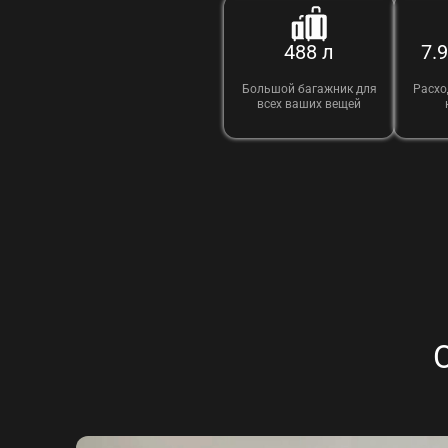
488 л
7.
Большой багажник для
Расхо
всех ваших вещей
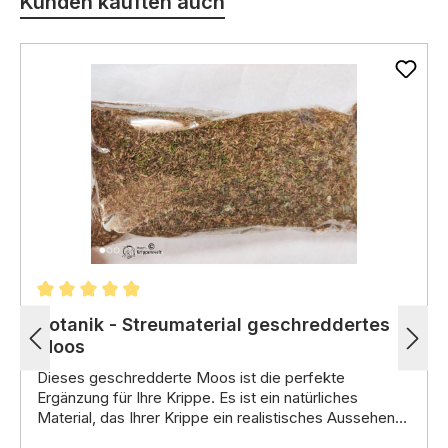
Kunden kauften auch
Durchschnittliche Bewertung von 4.96 von 5 Stern
Botanik - Streumaterial geschreddertes
Moos
Dieses
geschredderte Moos
ist die perfekte
Ergänzung für Ihre Krippe. Es ist ein
natürliches
Material
, das Ihrer Krippe ein realistisches Aussehen
verleiht. Das Moos ist in
Eigenschaften:
Grün-Braun-Tönen
gehalten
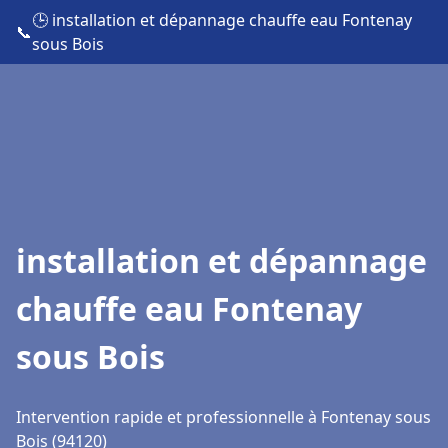
🕒 installation et dépannage chauffe eau Fontenay
📞
sous Bois
installation et dépannage
chauffe eau Fontenay
sous Bois
Intervention rapide et professionnelle à Fontenay sous
Bois (94120)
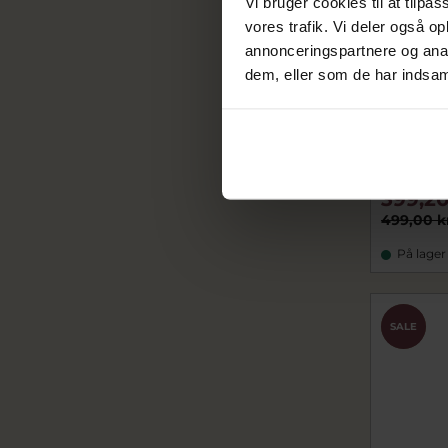
Vi bruger cookies til at tilpas
vores trafik. Vi deler også 
annonceringspartnere og anal
dem, eller som de har indsaml
Nyhed
STINE A H
armbånd 
(15,5+1,5 
sta3234-0
399,20
499,00 k
På lager
CHOK
SALE
PRIS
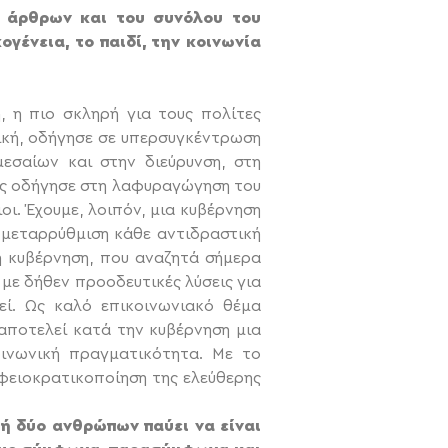
ν άρθρων και του συνόλου του
γένεια, το παιδί, την κοινωνία
, η πιο σκληρή για τους πολίτες
τική, οδήγησε σε υπερσυγκέντρωση
εσαίων και στην διεύρυνση, στη
ας οδήγησε στη λαφυραγώγηση του
οι. Έχουμε, λοιπόν, μια κυβέρνηση
 μεταρρύθμιση κάθε αντιδραστική
ή κυβέρνηση, που αναζητά σήμερα
 με δήθεν προοδευτικές λύσεις για
εί. Ως καλό επικοινωνιακό θέμα
αποτελεί κατά την κυβέρνηση μια
οινωνική πραγματικότητα. Με το
αφειοκρατικοποίηση της ελεύθερης
γή δύο ανθρώπων παύει να είναι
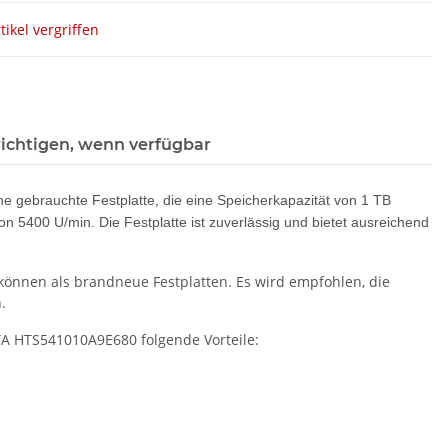
tikel vergriffen
ichtigen, wenn verfügbar
gebrauchte Festplatte, die eine Speicherkapazität von 1 TB
von 5400 U/min. Die Festplatte ist zuverlässig und bietet ausreichend
 können als brandneue Festplatten. Es wird empfohlen, die
.
A HTS541010A9E680 folgende Vorteile:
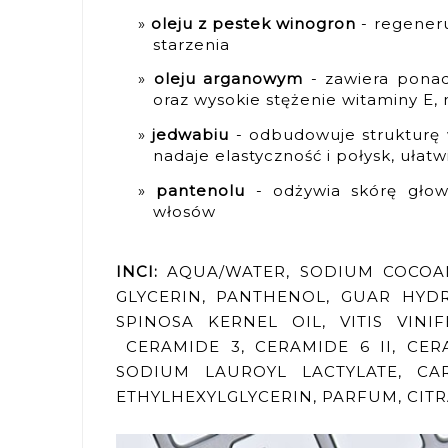
oleju z pestek winogron
- regener
starzenia
oleju arganowym
- zawiera pona
oraz wysokie stężenie witaminy E, 
jedwabiu
- odbudowuje strukturę w
nadaje elastyczność i połysk, ułat
pantenolu
- odżywia skórę głowy
włosów
INCI:
AQUA/WATER, SODIUM COCOA
GLYCERIN, PANTHENOL, GUAR HYD
SPINOSA KERNEL OIL, VITIS VINI
CERAMIDE 3, CERAMIDE 6 II, CER
SODIUM LAUROYL LACTYLATE, CA
ETHYLHEXYLGLYCERIN, PARFUM, CITR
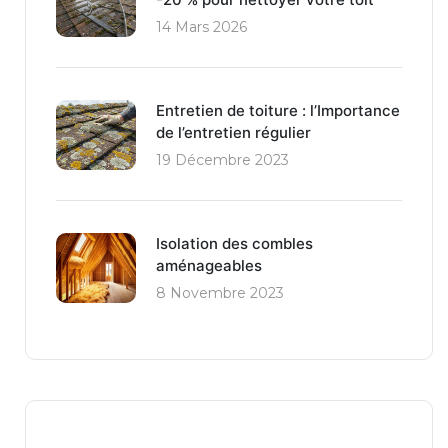
14 Mars 2026
Entretien de toiture : l’Importance
de l’entretien régulier​
19 Décembre 2023
Isolation des combles
aménageables
8 Novembre 2023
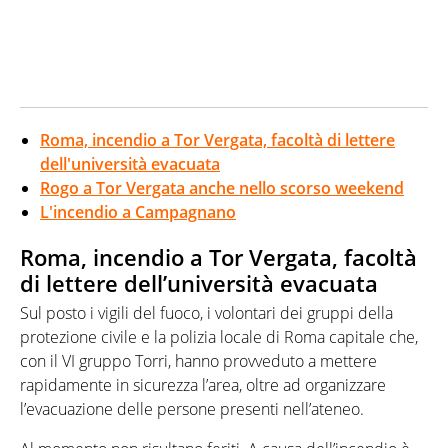
Roma, incendio a Tor Vergata, facoltà di lettere
dell'università evacuata
Rogo a Tor Vergata anche nello scorso weekend
L'incendio a Campagnano
Roma, incendio a Tor Vergata, facoltà
di lettere dell’università evacuata
Sul posto i vigili del fuoco, i volontari dei gruppi della
protezione civile e la polizia locale di Roma capitale che,
con il VI gruppo Torri, hanno provveduto a mettere
rapidamente in sicurezza l’area, oltre ad organizzare
l’evacuazione delle persone presenti nell’ateneo.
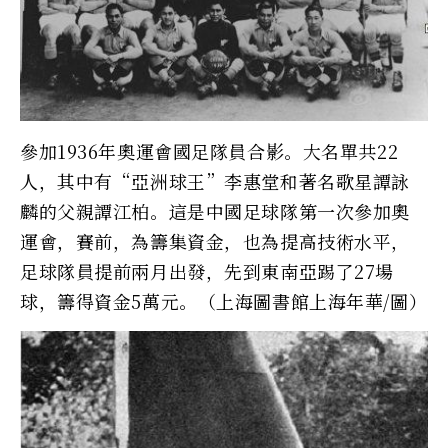
參加1936年奧運會國足隊員合影。大名單共22
人，其中有“亞洲球王”李惠堂和著名歌星譚詠
麟的父親譚江柏。這是中國足球隊第一次參加奧
運會，賽前，為籌集資金，也為提高技術水平，
足球隊員提前兩月出發，先到東南亞踢了27場
球，籌得資金5萬元。（上海圖書館上海年華/圖）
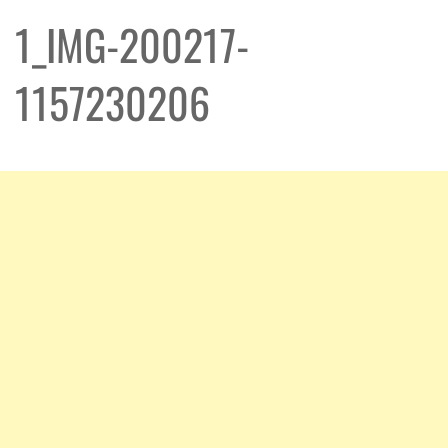
1_IMG-200217-
1157230206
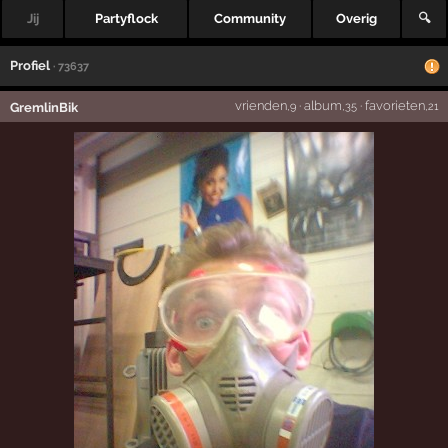
Jij
Partyflock
Community
Overig
🔍
Profiel
· 73637
vrienden
·
album
·
favorieten
GremlinBik
,9
,35
,21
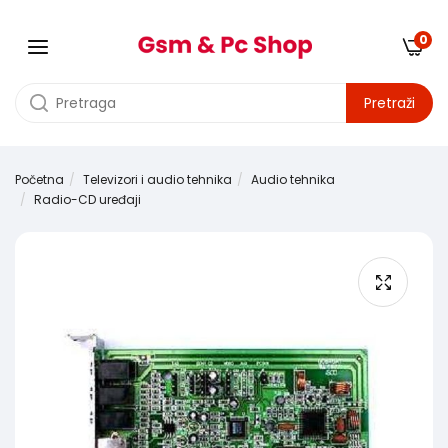
0
Pretraži
Početna
Televizori i audio tehnika
Audio tehnika
Radio-CD uređaji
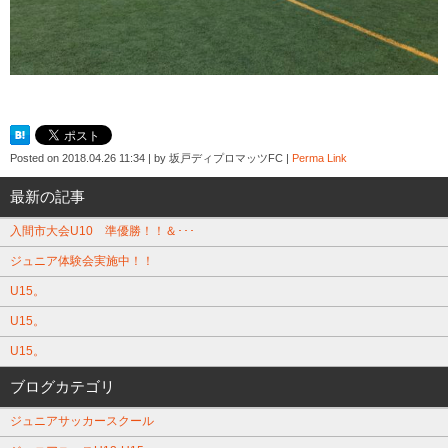
Posted on
2018.04.26 11:34
|
by
坂戸ディプロマッツFC
|
Perma Link
最新の記事
入間市大会U10 準優勝！！＆･･･
ジュニア体験会実施中！！
U15。
U15。
U15。
ブログカテゴリ
ジュニアサッカースクール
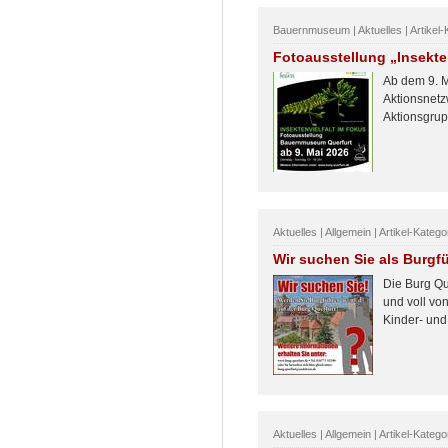
Bauernmuseum | Aktuelles | Artikel-
Fotoausstellung „Insekte
Ab dem 9. M
Aktionsnetz
Aktionsgrup
Aktuelles | Allgemein | Artikel-Katego
Wir suchen Sie als Burgfü
Die Burg Qu
und voll vo
Kinder- und
Aktuelles | Allgemein | Artikel-Katego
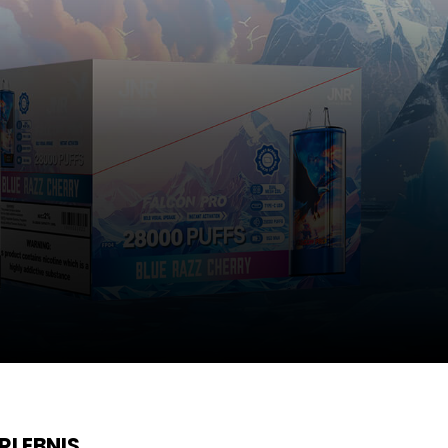
RLEBNIS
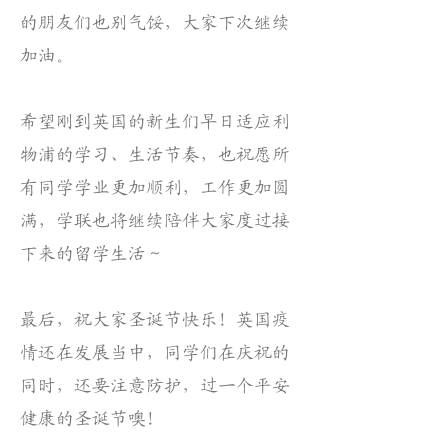
的朋友们也别气馁，大家下次继续
加油。
希望刚到英国的新生们早日适应利
物浦的学习、生活节奏，也祝愿所
有同学学业更加顺利，工作更加圆
满，学联也将继续陪伴大家度过接
下来的留学生活～
最后，祝大家圣诞节快乐！英国疫
情还在发展当中，同学们在庆祝的
同时，还要注意防护，过一个平安
健康的圣诞节噢！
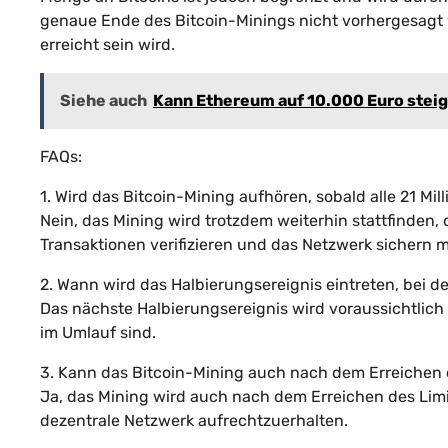
genaue Ende des Bitcoin-Minings nicht vorhergesagt w
erreicht sein wird.
Siehe auch
Kann Ethereum auf 10.000 Euro stei
FAQs:
1. Wird das Bitcoin-Mining aufhören, sobald alle 21 Mi
Nein, das Mining wird trotzdem weiterhin stattfinden,
Transaktionen verifizieren und das Netzwerk sichern 
2. Wann wird das Halbierungsereignis eintreten, bei d
Das nächste Halbierungsereignis wird voraussichtlich 
im Umlauf sind.
3. Kann das Bitcoin-Mining auch nach dem Erreichen d
Ja, das Mining wird auch nach dem Erreichen des Limit
dezentrale Netzwerk aufrechtzuerhalten.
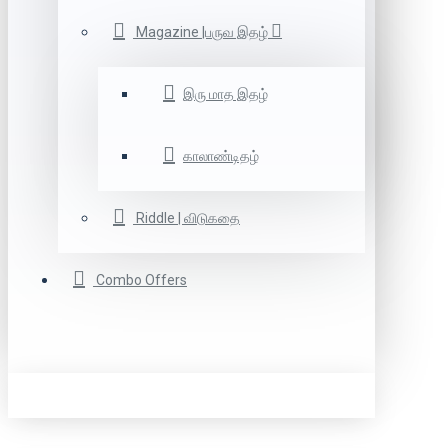
Magazine |பருவ இதழ்
இரு மாத இதழ்
காலாண்டிதழ்
Riddle | விடுகதை
Combo Offers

○ ○ ○ ○ ○

YOUR ASSIGNMENT: For this exercise, transcribe the entries above exactly, without any pictures.

TASK SOLUTION:
488 л
7.
Большой багажник для
Расхо
всех ваших вещей
Kunden kauften auch
Durchschnittliche Bewertung von 4.96 von 5 Stern
Botanik - Streumaterial geschreddertes
Moos
Dieses
geschredderte Moos
ist die perfekte
Ergänzung für Ihre Krippe. Es ist ein
natürliches
Material
, das Ihrer Krippe ein realistisches Aussehen
verleiht. Das Moos ist in
Eigenschaften:
Grün-Braun-Tönen
gehalten
🕒 installation et dépannage chauffe eau Fontenay
📞
sous Bois
installation et dépannage
chauffe eau Fontenay
sous Bois
Intervention rapide et professionnelle à Fontenay sous
Bois (94120)
Vi bruger cookies til at tilpas
vores trafik. Vi deler også 
annonceringspartnere og anal
dem, eller som de har indsaml
Nyhed
STINE A H
armbånd 
(15,5+1,5 
sta3234-0
399,20
499,00 k
På lager
CHOK
SALE
PRIS
ν άρθρων και του συνόλου του
γένεια, το παιδί, την κοινωνία
, η πιο σκληρή για τους πολίτες
τική, οδήγησε σε υπερσυγκέντρωση
εσαίων και στην διεύρυνση, στη
ας οδήγησε στη λαφυραγώγηση του
οι. Έχουμε, λοιπόν, μια κυβέρνηση
 μεταρρύθμιση κάθε αντιδραστική
ή κυβέρνηση, που αναζητά σήμερα
 με δήθεν προοδευτικές λύσεις για
εί. Ως καλό επικοινωνιακό θέμα
αποτελεί κατά την κυβέρνηση μια
οινωνική πραγματικότητα. Με το
αφειοκρατικοποίηση της ελεύθερης
γή δύο ανθρώπων παύει να είναι
tikel vergriffen
ichtigen, wenn verfügbar
gebrauchte Festplatte, die eine Speicherkapazität von 1 TB
von 5400 U/min. Die Festplatte ist zuverlässig und bietet ausreichend
 können als brandneue Festplatten. Es wird empfohlen, die
.
A HTS541010A9E680 folgende Vorteile:
oleju z pestek winogron
- regener
starzenia
oleju arganowym
- zawiera pona
oraz wysokie stężenie witaminy E, 
jedwabiu
- odbudowuje strukturę w
nadaje elastyczność i połysk, ułat
pantenolu
- odżywia skórę głowy
włosów
INCI:
AQUA/WATER, SODIUM COCOA
GLYCERIN, PANTHENOL, GUAR HYD
SPINOSA KERNEL OIL, VITIS VINI
CERAMIDE 3, CERAMIDE 6 II, CER
SODIUM LAUROYL LACTYLATE, CA
ETHYLHEXYLGLYCERIN, PARFUM, CITR
14 Mars 2026
Entretien de toiture : l’Importance
de l’entretien régulier​
19 Décembre 2023
Isolation des combles
aménageables
8 Novembre 2023
Roma, incendio a Tor Vergata, facoltà di lettere
dell'università evacuata
Rogo a Tor Vergata anche nello scorso weekend
L'incendio a Campagnano
Roma, incendio a Tor Vergata, facoltà
di lettere dell’università evacuata
Sul posto i vigili del fuoco, i volontari dei gruppi della
protezione civile e la polizia locale di Roma capitale che,
con il VI gruppo Torri, hanno provveduto a mettere
rapidamente in sicurezza l’area, oltre ad organizzare
l’evacuazione delle persone presenti nell’ateneo.
參加1936年奧運會國足隊員合影。大名單共22
人，其中有“亞洲球王”李惠堂和著名歌星譚詠
麟的父親譚江柏。這是中國足球隊第一次參加奧
運會，賽前，為籌集資金，也為提高技術水平，
足球隊員提前兩月出發，先到東南亞踢了27場
球，籌得資金5萬元。（上海圖書館上海年華/圖）
1_IMG-200217-
1157230206
Jij
Partyflock
Community
Overig
🔍
Profiel
· 73637
vrienden
·
album
·
favorieten
GremlinBik
,9
,35
,21
0
Pretraži
Početna
Televizori i audio tehnika
Audio tehnika
Radio-CD uređaji
Posted on
2018.04.26 11:34
|
by
坂戸ディプロマッツFC
|
Perma Link
最新の記事
入間市大会U10 準優勝！！＆･･･
ジュニア体験会実施中！！
U15。
U15。
U15。
ブログカテゴリ
ジュニアサッカースクール
Bauernmuseum | Aktuelles | Artikel-
Fotoausstellung „Insekte
Ab dem 9. M
Aktionsnetz
Aktionsgrup
Aktuelles | Allgemein | Artikel-Katego
Wir suchen Sie als Burgfü
Die Burg Qu
und voll vo
Kinder- und
Aktuelles | Allgemein | Artikel-Katego
RLEBNIS
的朋友们也别气馁，大家下次继续
加油。
希望刚到英国的新生们早日适应利
物浦的学习、生活节奏，也祝愿所
有同学学业更加顺利，工作更加圆
满，学联也将继续陪伴大家度过接
下来的留学生活～
最后，祝大家圣诞节快乐！英国疫
情还在发展当中，同学们在庆祝的
同时，还要注意防护，过一个平安
健康的圣诞节噢！
genaue Ende des Bitcoin-Minings nicht vorhergesagt w
erreicht sein wird.
Siehe auch
Kann Ethereum auf 10.000 Euro stei
FAQs:
1. Wird das Bitcoin-Mining aufhören, sobald alle 21 Mi
Nein, das Mining wird trotzdem weiterhin stattfinden,
Transaktionen verifizieren und das Netzwerk sichern 
2. Wann wird das Halbierungsereignis eintreten, bei d
Das nächste Halbierungsereignis wird voraussichtlich 
im Umlauf sind.
3. Kann das Bitcoin-Mining auch nach dem Erreichen d
Ja, das Mining wird auch nach dem Erreichen des Limit
dezentrale Netzwerk aufrechtzuerhalten.
Magazine |பருவ இதழ்
இரு மாத இதழ்
காலாண்டிதழ்
Riddle | விடுகதை
Combo Offers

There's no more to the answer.